My self esteem was built every single day during the honeymoon period of my relationship. I was offered love, attention, care and a freedom with no bounds. This was all done in order to hook me in and make me crave for more. Once my trust was gained, she began alternating between withholding and intermittent display of love. This lead to cognitive dissonance casting its spell on me and I became a prisoner of my own desire. Even though our relationship changed into a long distance one pretty soon, I was in such a strong grip, that even the distance couldn’t weaken the rope. I had recently lost both my parents and was experiencing cumulative grief; I didn’t want to lose anyone else that I loved. So I kept giving in to the demands hoping that I’ll be able to see a prosperous future. I should have left that relationship at the very first display of lack of empathy or any remorse for her wrongdoings.

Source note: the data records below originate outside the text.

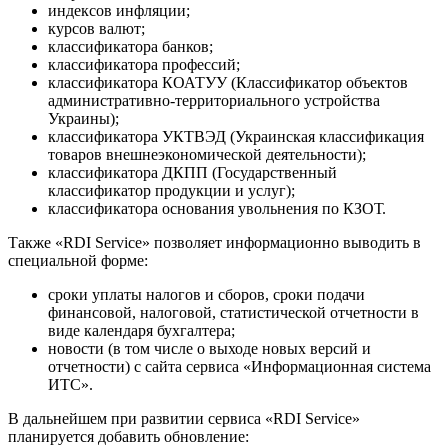
индексов инфляции;
курсов валют;
классификатора банков;
классификатора профессий;
классификатора КОАТУУ (Классификатор объектов
административно-территориального устройства
Украины);
классификатора УКТВЭД (Украинская классификация
товаров внешнеэкономической деятельности);
классификатора ДКПП (Государственный
классификатор продукции и услуг);
классификатора основания увольнения по КЗОТ.
Также «RDI Service» позволяет информационно выводить в
специальной форме:
сроки уплаты налогов и сборов, сроки подачи
финансовой, налоговой, статистической отчетности в
виде календаря бухгалтера;
новости (в том числе о выходе новых версий и
отчетности) с сайта сервиса «Информационная система
ИТС».
В дальнейшем при развитии сервиса «RDI Service»
планируется добавить обновление:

By the time I left, I had lost all my savings, my parents and my only passion – music. The manner in which I was discarded in the end left me feeling totally worthless. I started questioning my intellect and my odds at surviving in this harsh world. Only when I got to know about the concepts of boundaries and narcissism, was I able to comprehend how our relationship was damaging on so many levels. I encouraged her behaviour which eventually led me into a dark alley that I’m still trying hard to find a way out of. I should have left it way earlier.

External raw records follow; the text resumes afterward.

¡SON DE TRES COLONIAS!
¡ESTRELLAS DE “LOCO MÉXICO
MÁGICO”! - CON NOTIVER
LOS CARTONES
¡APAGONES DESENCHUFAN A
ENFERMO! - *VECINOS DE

There was another woman in the picture whom I mentioned at the beginning(this one did love me). At one point of time, I was dating them both, narcissistically searching for the missing passion and affection in my long distance relationship. She used to record our calls and play them back just to hear my voice. I was gifted all sort of things that showed her commitment towards the relationship, like a sketch she made from one of my pictures with a guitar – she’s a sketch artist.
She wanted me to be emotionally available and even complained about my coldness quite a few times. But I, totally unperturbed by her needs, was still craving and rooting for my chosen woman. Initially, the rooting was in hope for a happy future and later, due to the trauma bond. I should have left it earlier. The girl who loved me should have left it earlier.
The fiery orange-colored birthday card was given to me by the woman who loved me, while the charger was lent to me by the other woman that I longed for. Resentful, depressed and logically distorted, I went out in the evening and threw away the charger into the garbage dump suspecting it to be the source of my sufferings (black magic maybe). I really hoped that the curse was lifted post this desperate act for healing.
Later that night, I went back to the storeroom to continue my battle against the mouse and resumed the strikes. After a couple of hits, the mouse finally jumped out of the cupboard and ran towards its freedom. I could’ve accidently hit the mouse instead of the wall and it could have been fatal. But the mouse didn’t sit their hoping that I’ll change my mind and stop troubling him. He gave me no chance to hurt him and jumped out in time. I should have jumped out in time too. The girl who loved me should have jumped out in time.